Exercise prompt:
In the listing below, tally the lines that hold "Partner" and report that number by itself.

Provided information:

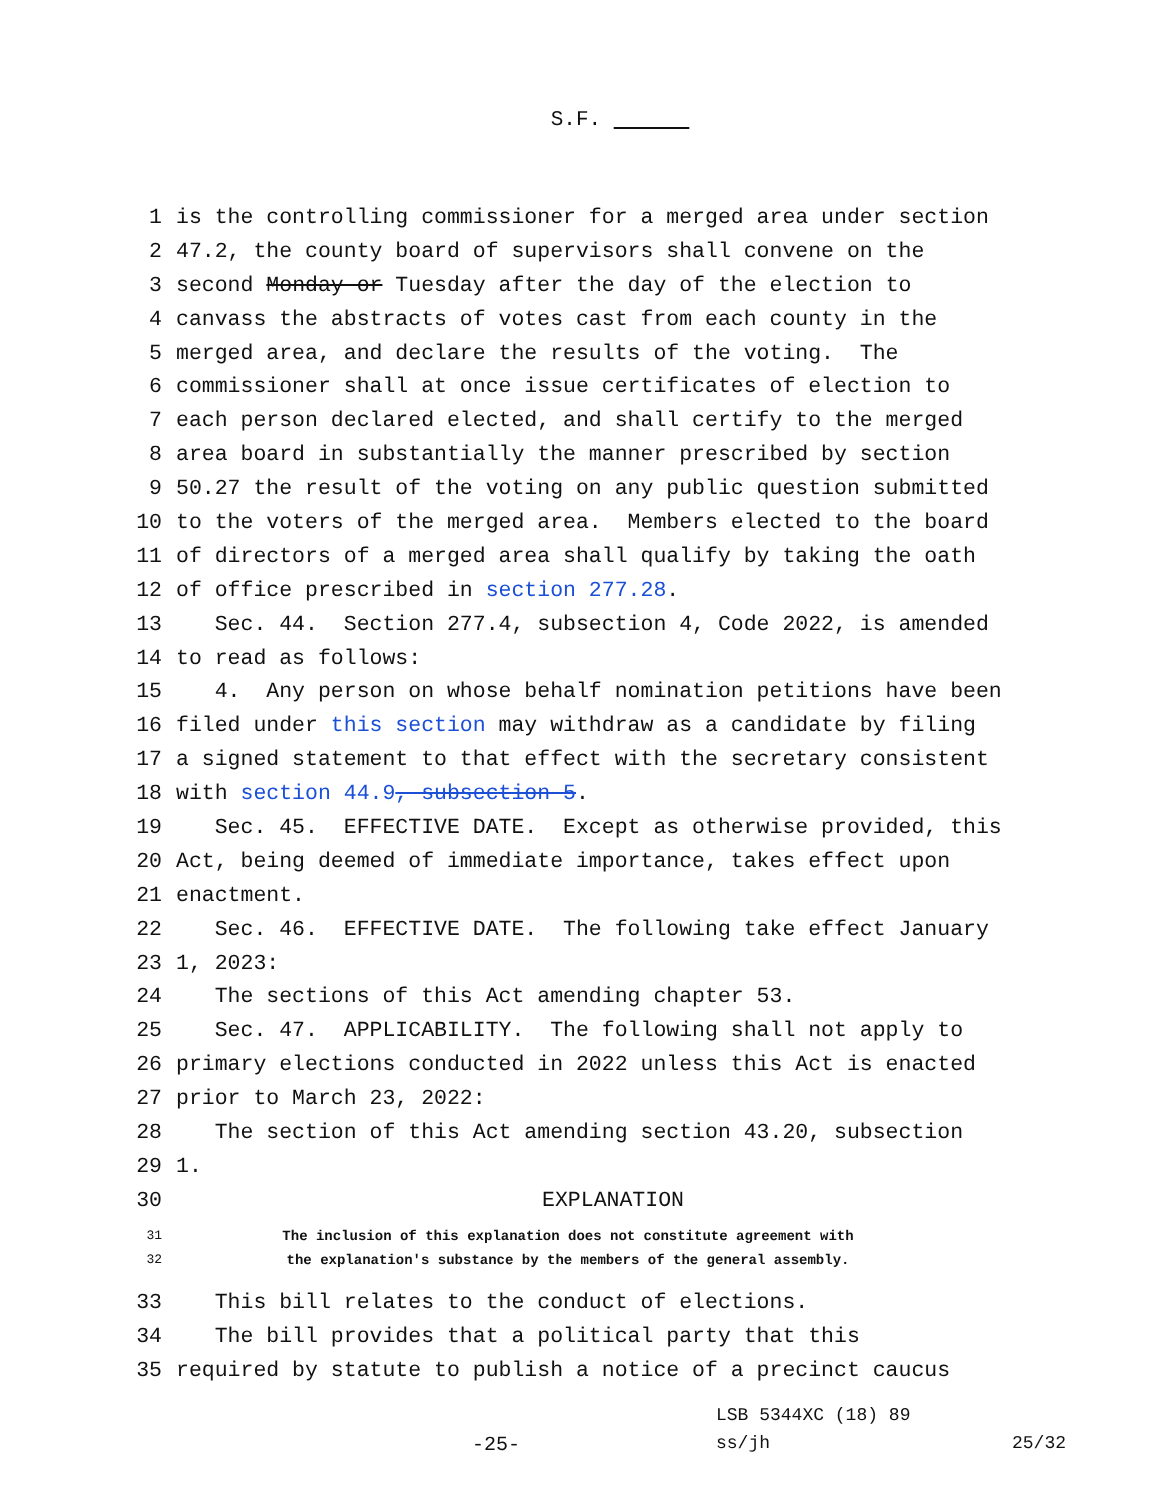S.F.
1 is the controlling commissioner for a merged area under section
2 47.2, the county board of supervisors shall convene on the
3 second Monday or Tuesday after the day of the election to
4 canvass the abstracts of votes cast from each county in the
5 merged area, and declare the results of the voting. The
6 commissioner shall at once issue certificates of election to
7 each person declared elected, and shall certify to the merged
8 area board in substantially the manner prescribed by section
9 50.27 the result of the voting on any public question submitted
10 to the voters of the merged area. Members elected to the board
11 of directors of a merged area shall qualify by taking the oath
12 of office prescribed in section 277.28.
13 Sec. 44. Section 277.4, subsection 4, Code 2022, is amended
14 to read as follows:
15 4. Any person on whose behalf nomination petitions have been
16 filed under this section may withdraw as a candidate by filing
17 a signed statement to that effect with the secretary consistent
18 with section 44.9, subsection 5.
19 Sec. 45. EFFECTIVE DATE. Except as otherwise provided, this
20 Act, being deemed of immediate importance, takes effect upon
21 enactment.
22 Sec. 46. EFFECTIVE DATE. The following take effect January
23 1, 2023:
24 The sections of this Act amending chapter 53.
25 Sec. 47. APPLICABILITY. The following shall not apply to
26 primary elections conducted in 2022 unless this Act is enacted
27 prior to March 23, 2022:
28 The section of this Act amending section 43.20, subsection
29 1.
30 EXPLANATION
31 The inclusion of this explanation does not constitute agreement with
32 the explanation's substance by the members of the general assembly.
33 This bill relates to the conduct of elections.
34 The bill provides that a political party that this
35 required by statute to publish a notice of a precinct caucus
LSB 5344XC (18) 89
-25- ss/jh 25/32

---

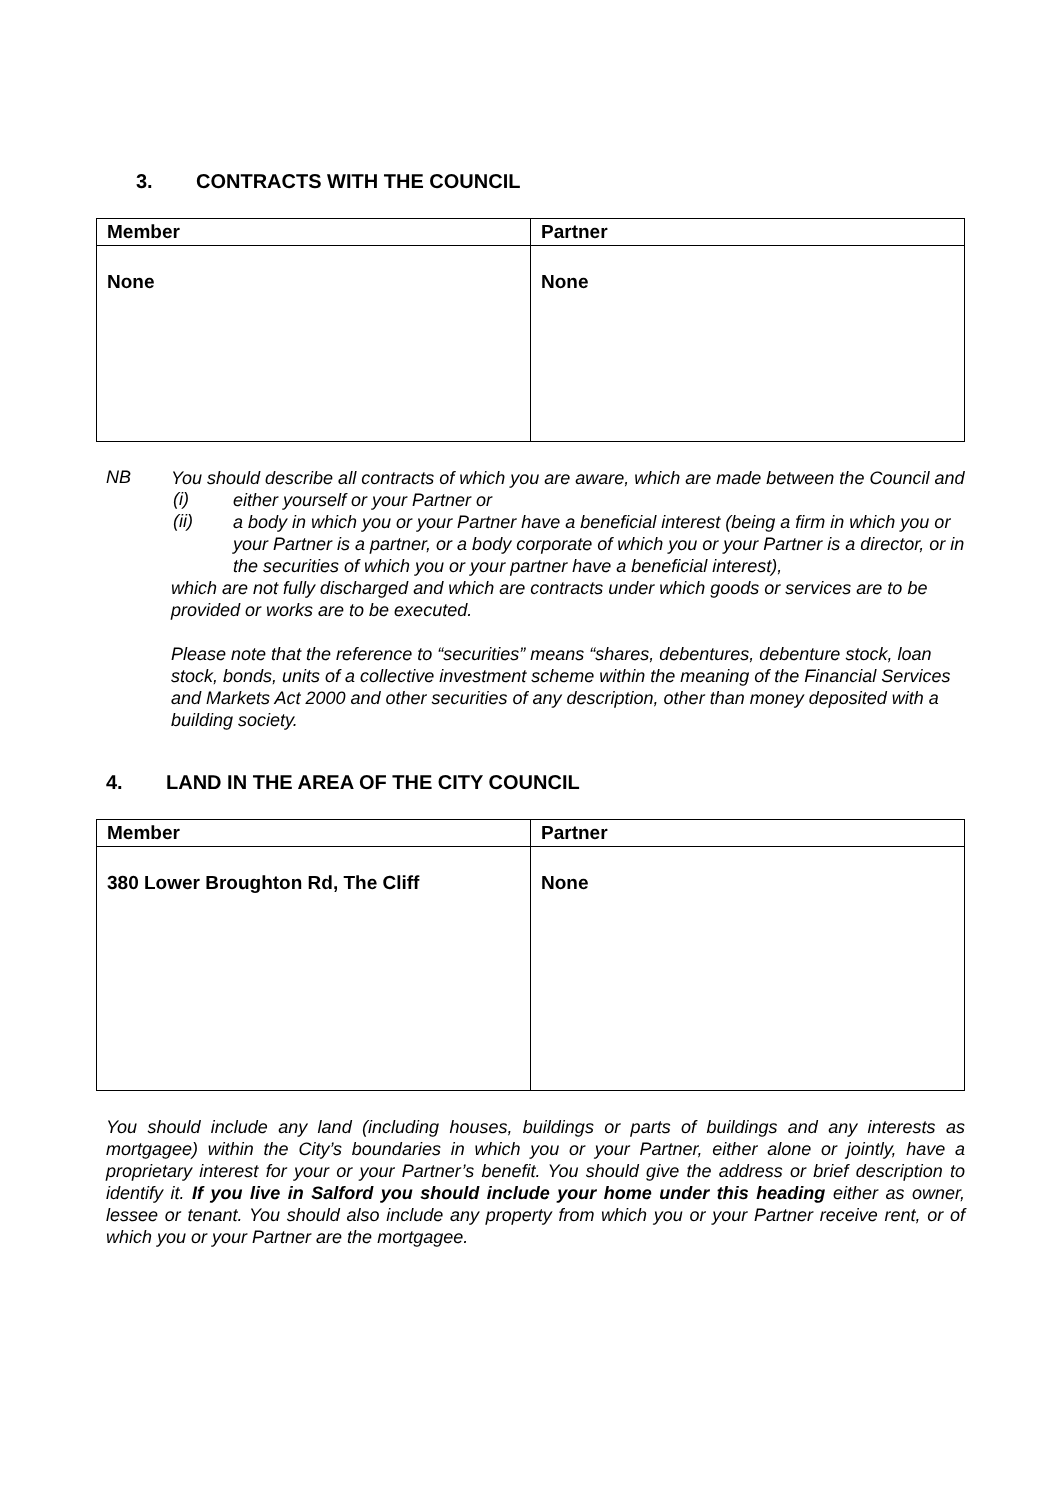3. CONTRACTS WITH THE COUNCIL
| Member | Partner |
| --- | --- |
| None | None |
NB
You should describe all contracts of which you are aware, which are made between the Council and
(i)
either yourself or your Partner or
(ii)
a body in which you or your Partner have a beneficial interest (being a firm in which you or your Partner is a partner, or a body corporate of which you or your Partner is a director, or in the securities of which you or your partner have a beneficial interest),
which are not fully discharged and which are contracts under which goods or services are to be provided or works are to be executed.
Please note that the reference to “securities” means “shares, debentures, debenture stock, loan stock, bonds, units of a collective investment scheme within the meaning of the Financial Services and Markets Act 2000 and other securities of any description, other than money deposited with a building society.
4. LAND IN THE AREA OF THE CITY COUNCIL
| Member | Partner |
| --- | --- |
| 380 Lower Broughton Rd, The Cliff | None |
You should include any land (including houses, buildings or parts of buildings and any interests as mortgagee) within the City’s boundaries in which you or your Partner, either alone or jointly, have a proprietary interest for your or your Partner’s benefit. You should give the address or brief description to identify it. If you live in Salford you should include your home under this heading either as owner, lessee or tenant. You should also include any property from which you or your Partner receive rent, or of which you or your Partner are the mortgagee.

--

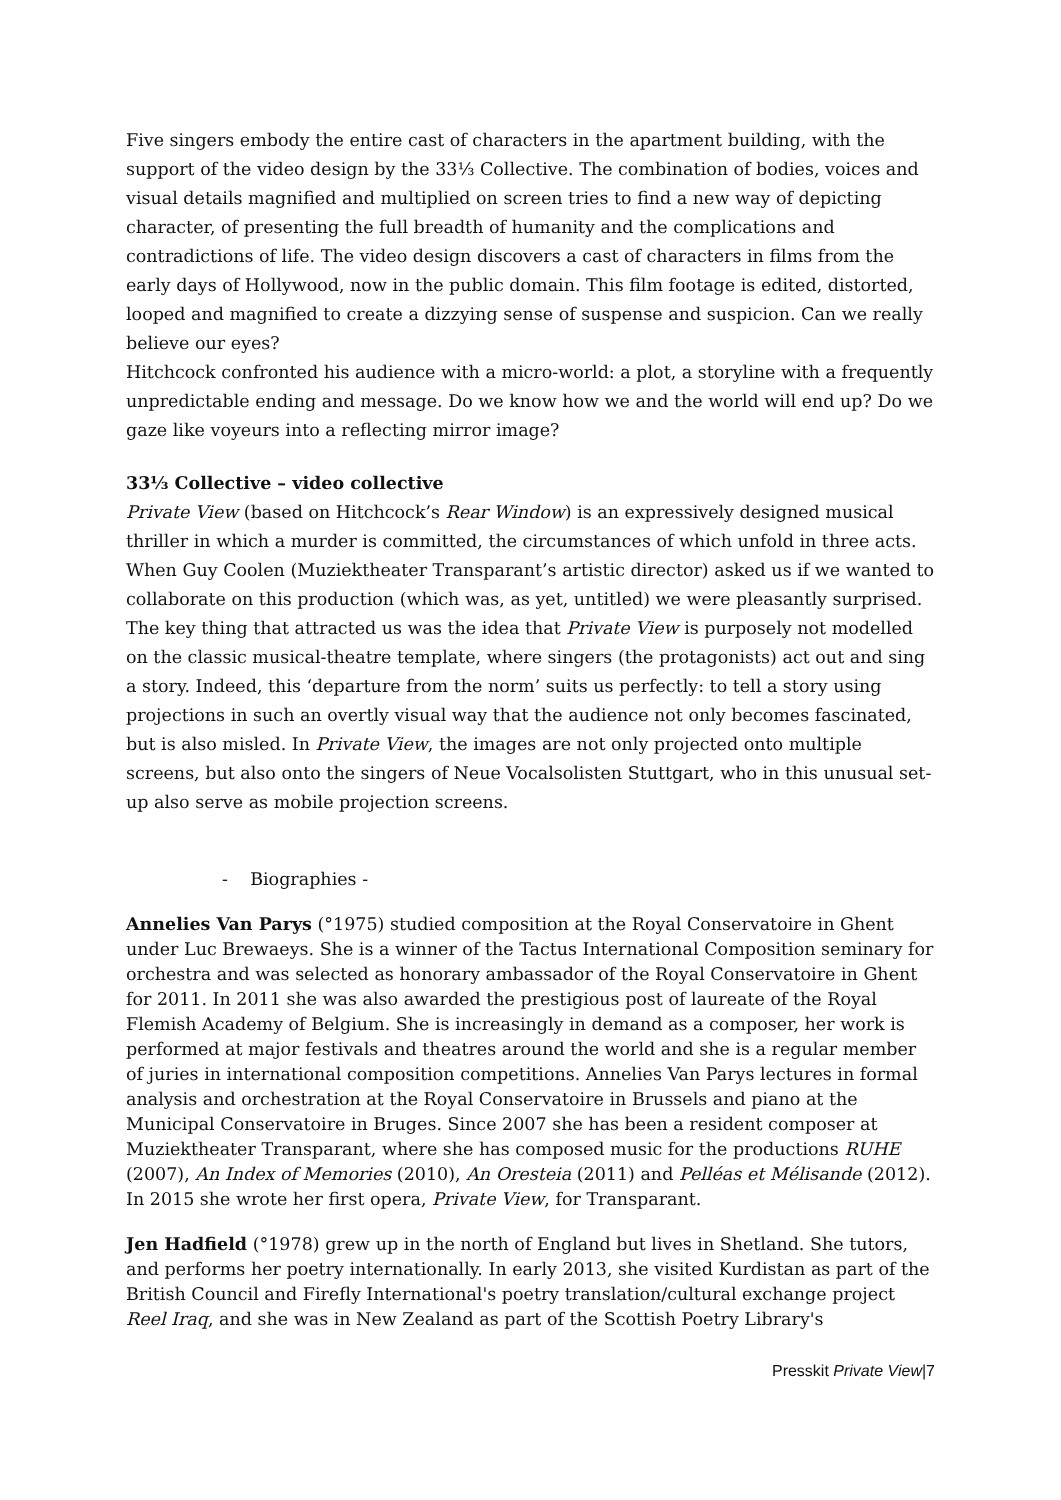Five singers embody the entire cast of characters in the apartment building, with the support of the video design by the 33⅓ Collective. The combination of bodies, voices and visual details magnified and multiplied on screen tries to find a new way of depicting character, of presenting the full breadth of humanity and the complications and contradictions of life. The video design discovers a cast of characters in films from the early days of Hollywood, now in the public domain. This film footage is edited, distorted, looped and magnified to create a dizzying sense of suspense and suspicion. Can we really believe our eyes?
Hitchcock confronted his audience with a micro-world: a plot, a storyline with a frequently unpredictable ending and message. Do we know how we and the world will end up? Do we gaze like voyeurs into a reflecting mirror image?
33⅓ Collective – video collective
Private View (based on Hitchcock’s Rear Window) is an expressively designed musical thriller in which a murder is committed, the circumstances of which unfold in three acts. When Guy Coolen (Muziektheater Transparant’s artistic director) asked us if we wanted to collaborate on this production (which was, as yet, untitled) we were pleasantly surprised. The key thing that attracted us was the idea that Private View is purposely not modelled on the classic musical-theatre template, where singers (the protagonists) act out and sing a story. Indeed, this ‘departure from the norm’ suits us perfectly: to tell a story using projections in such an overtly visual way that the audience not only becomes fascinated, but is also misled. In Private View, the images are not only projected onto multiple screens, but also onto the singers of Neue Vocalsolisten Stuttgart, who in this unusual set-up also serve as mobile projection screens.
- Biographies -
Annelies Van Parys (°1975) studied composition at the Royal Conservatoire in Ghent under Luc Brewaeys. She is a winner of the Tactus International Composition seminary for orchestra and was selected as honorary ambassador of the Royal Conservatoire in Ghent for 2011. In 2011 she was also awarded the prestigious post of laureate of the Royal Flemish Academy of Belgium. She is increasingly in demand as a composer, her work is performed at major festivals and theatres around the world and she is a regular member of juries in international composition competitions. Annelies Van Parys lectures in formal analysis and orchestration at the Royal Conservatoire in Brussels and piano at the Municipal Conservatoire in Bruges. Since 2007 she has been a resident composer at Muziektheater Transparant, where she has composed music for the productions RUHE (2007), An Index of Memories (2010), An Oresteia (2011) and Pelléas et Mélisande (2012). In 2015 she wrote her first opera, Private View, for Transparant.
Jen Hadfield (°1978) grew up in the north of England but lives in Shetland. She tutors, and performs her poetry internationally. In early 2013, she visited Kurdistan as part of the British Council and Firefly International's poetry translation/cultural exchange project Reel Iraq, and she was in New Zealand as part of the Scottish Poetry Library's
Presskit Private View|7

Solution:
5